* **EXTRAIT**
- - -

Le mode deux joueurs, idéal pour partager l’aventure avec un ami ou membre de sa famille, a même tendance à empirer un peu la tendance avec des micro-chutes qui se répètent inlassablement. Un enfant de six ans n’y verrait que du feu, une adulte aguerrie sortant tout droit du portage de Warframe sur Switch se demande ce qu’il peut bien se passer dans cette machine. En contrepartie, jamais l’univers des créatures de poche n’a été aussi coloré, détaillé et vivant, et on ne peut qu’espérer que le prochain titre canonique lissera tous ces problèmes d’un autre âge.
Une aventure nostalgique pour un public nouveau
La plus grande force de Pokémon Let’s Go est peut-être, au final, d’avoir réussi à mettre à jour un classique pour une nouvelle génération, tout en contentant les anciens. On ne peut jamais plaire à tout le monde, mais revisiter Kanto aux côtés de ma jeune progéniture m’a fait m’apercevoir à quel point nous étions toutes les deux relativement satisfaites. À elle de découvrir la joie non-vegan d’enfermer d’innocentes créatures dans des balles, et moi de profiter de la vague nostalgique et d’atteindre le contenu d’après jeu plus rapidement pour me concentrer sur les combats de haut niveau. Mon plaisir se trouvait dans la progression efficace d’un titre que je connais par cœur, pendant qu’elle se satisfaisait d’une promenade dans les herbes et des combats, jugés rigides, contre des dresseurs aléatoires. La Poké Ball Plus, elle, est rapidement devenue une révélation pour ses petites mains. Aucun écran en miettes n’est à déplorer et elle était bien plus captivée par les réactions de l’accessoire que ce qu’il se passait à l’écran. Triste moi qui ait dû récupérer un Joy-Con à la place… Qu’est-ce qu’on ne ferait pas pour ses enfants !
Résultat, au risque de paraître vieux jeu, mon véritable plaisir s’est trouvé là, dans le partage complet d’une aventure captivante, bien qu’imparfaite. Mais une fois dedans, à se chamailler sur la marche à suivre, tout ça disparaît pour laisser place à un amusement tout simple et accrocheur. Le bonheur ultime de ce Pokémon se situe probablement au niveau du partage, du passage d’une génération à une autre. Les anciens se mélangent aux nouveaux dresseurs, les grabataires avec les primaires, et c’est main dans la main, ensemble, que l’on peut vivre ou revivre ce voyage.

- - -

(Données recueillies)
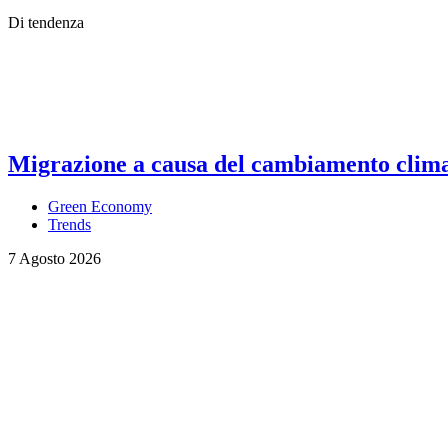
Di tendenza
Migrazione a causa del cambiamento climati
Green Economy
Trends
7 Agosto 2026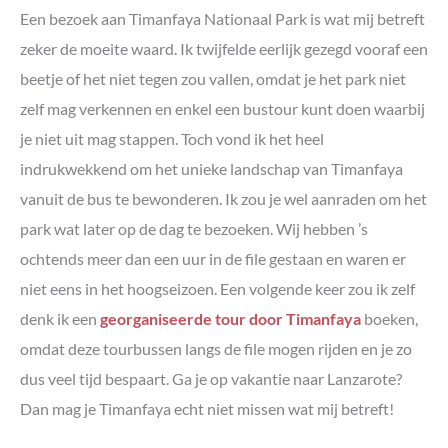
Een bezoek aan Timanfaya Nationaal Park is wat mij betreft
zeker de moeite waard. Ik twijfelde eerlijk gezegd vooraf een
beetje of het niet tegen zou vallen, omdat je het park niet
zelf mag verkennen en enkel een bustour kunt doen waarbij
je niet uit mag stappen. Toch vond ik het heel
indrukwekkend om het unieke landschap van Timanfaya
vanuit de bus te bewonderen. Ik zou je wel aanraden om het
park wat later op de dag te bezoeken. Wij hebben ’s
ochtends meer dan een uur in de file gestaan en waren er
niet eens in het hoogseizoen. Een volgende keer zou ik zelf
denk ik een
georganiseerde tour door Timanfaya
boeken,
omdat deze tourbussen langs de file mogen rijden en je zo
dus veel tijd bespaart. Ga je op vakantie naar Lanzarote?
Dan mag je Timanfaya echt niet missen wat mij betreft!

- - -

* **MODE OPÉRATOIRE**
Rédigez la suite de l'extrait consacré à Pokémon Let's Go, en reprenant juste après sa dernière phrase.

* **RÉPONSE RÉDIGÉE**
La connexion avec Pokémon GO se révèle, elle, plus anecdotique. Via un processus un poil compliqué, on peut transférer les créatures capturées sur mobiles sur sa Switch. Ça enlève une petite partie de l’amusement, quand on sait qu’il y en a moins que d’habitude, mais ça permet tout de même d’atteindre le fond du sujet plus rapidement… et puis ça débloque sur l’application mobile une toute nouvelle bête à capturer ! Sachez d’ailleurs qu’une fois les cent heures de jeu dépassées, les Pokémon chromatiques se font beaucoup plus fréquents. À bon entendeur…
Marynou
Points forts :
– Des graphismes propres et colorés
– La capture des Pokémon sauvages simplifiée
– Pikachu et Evoli sont trop choupis
– La bande-son joliment remastérisée
– Un mode coopération plus que bienvenu
– L’excellente traduction française
– Jessie et James, plus rapides que la lumière !…
Points faibles :
– … « kriiiioooreiiiiijii » enchaîne le Miaouss de la Team Rocket
– Des ralentissements à répétition fatigants
– Des combats un peu austères, surtout contre l’ordinateur
– Le deuxième joueur en coopération est temporaire. Aucune donnée partagée
– Câliner son Pokémon avec la Poké Ball Plus est un enfer…
– Pas de MissigNo ou de Glitch City ! Mew n’est toujours pas sous le camion ! Sacrilège !
– « Raaaajjjjjiiiiiiiikaaazzzrrrr ». Vraiment. Juste. Game Freak, pitié.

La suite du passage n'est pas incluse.